Designer David Netto Cherishes This Wood Screen That Looks Like "a Piece of History"

Photo credit: Rozette Rago
Photo credit: Rozette Rago

The last piece you think a room needs is often the very first one you should purchase. Interior design David Netto believes so, at least. “Sometimes to get into character, you need to buy the weirdest thing that you don’t need and then defend it. Because you know there’s going to be a sofa, there’s going to be a pair of lamps—all of that will fall into place. But you get one chance to buy something unique with that sort of poetry to it. And then you’ve got to jump,” he says.

We tasked Netto and his keen eye for unique, leap-worthy furnishings to spotlight a new product that he deems heirloom-worthy—and why it's deserving of being passed down from one generation to the next. His answer? Decorative artisan Mike Diaz’s 6 Panel Pombal Linen Folding Screen from Los Angeles furniture gallery Blackman Cruz. “If you ever want to find an heirloom, that’s the best place to start," says Netto. “I also love screens because they’re not necessary. They’re very effective in an interior, but it’s the last thing that somebody not using a decorator might think that they need.” For more on this masterful piece deemed an instant heirloom, read on.

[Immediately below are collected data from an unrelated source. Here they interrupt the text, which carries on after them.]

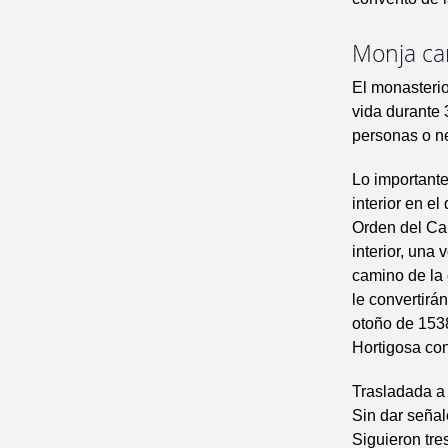
Monja ca
El monasterio
vida durante 
personas o neg
Lo importante 
interior en e
Orden del Car
interior, una 
camino de la 
le convertirá
otoño de 153
Hortigosa con
Trasladada a 
Sin dar señal
Siguieron tre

What drew you to this piece?

“Mike Diaz is, I think, a unique genius because he’s making furniture from the past as if it was from the future. He’s in love with the Mexican Baroque, and he makes it as if it's imagined by a movie set designer in the 1930s. It’s furniture that looks like the past, but it actually hasn’t happened yet. The way he makes it endowed with patina is to use very old timbers. The screen is a great example where you can see the wood, and you can see that it’s old. The raw lumber aspect of what he does is the beginning of how gutsy his pieces are,” says Netto.

Why do you think it has staying power?

“All of Mike’s work has staying power because it’s not of any particular time. It looks like it’s a piece of history. I think it’s very exciting when someone’s obviously got the intelligence of knowing the past on their side and sort of informing their work,” Netto says. “I also think plain wood goes with everything. This could go in a country house or a city house—it’s not hard to like it.”

Does it inspire new storytelling in its form or artistic details?

“Anytime you put a piece by Mike Diaz in a room, it’s going to dominate the story. It’s very hard to imagine something having more narrative power and theater on its side. Being a screen, it’s already got sort of this whimsy of being the unnecessary thing but the most compelling thing. The carving is robust. You sort of see what you want to see when you see it. You can imagine it an antique or this weird thing that could only have been made now. I think the whole story of the room is sort of locked up in there,” he says.

“Like all decorating, it’s not about one object—it’s about the three things you put it next to. Next to a B&B Italia chrome bed, it’ll behave a certain way. The storytelling capabilities are not about just the object but about the thing you put it next to,” adds Netto.

How would you envision using this piece in a room?

“I would make it the star," Netto says. “Modern architecture is sometimes irregular. A screen can make a graceful transition between the place where you eat and the sitting room. A screen can go in any corner and soften it. You can uplight it and put a tree in front of it, so that makes an event out of a corner. And a screen can go behind a bed as a kind of amplified headboard,” he says.

Are there any designers of the past that seem like kindred spirits to this piece?

“Michael Taylor would love everything Mike Diaz does. Taylor loved guts and scale, and he loved finding new ways to use the past of the West. His California decorating from the 1960s and 1970s used a lot of 18th-century provincial furniture—not fancy, but farmhouse stuff that still had the curves and the scale,” says Netto. “Syrie Maugham or Dorothy Draper would love it, because in the 1930s they weren’t afraid of anything.”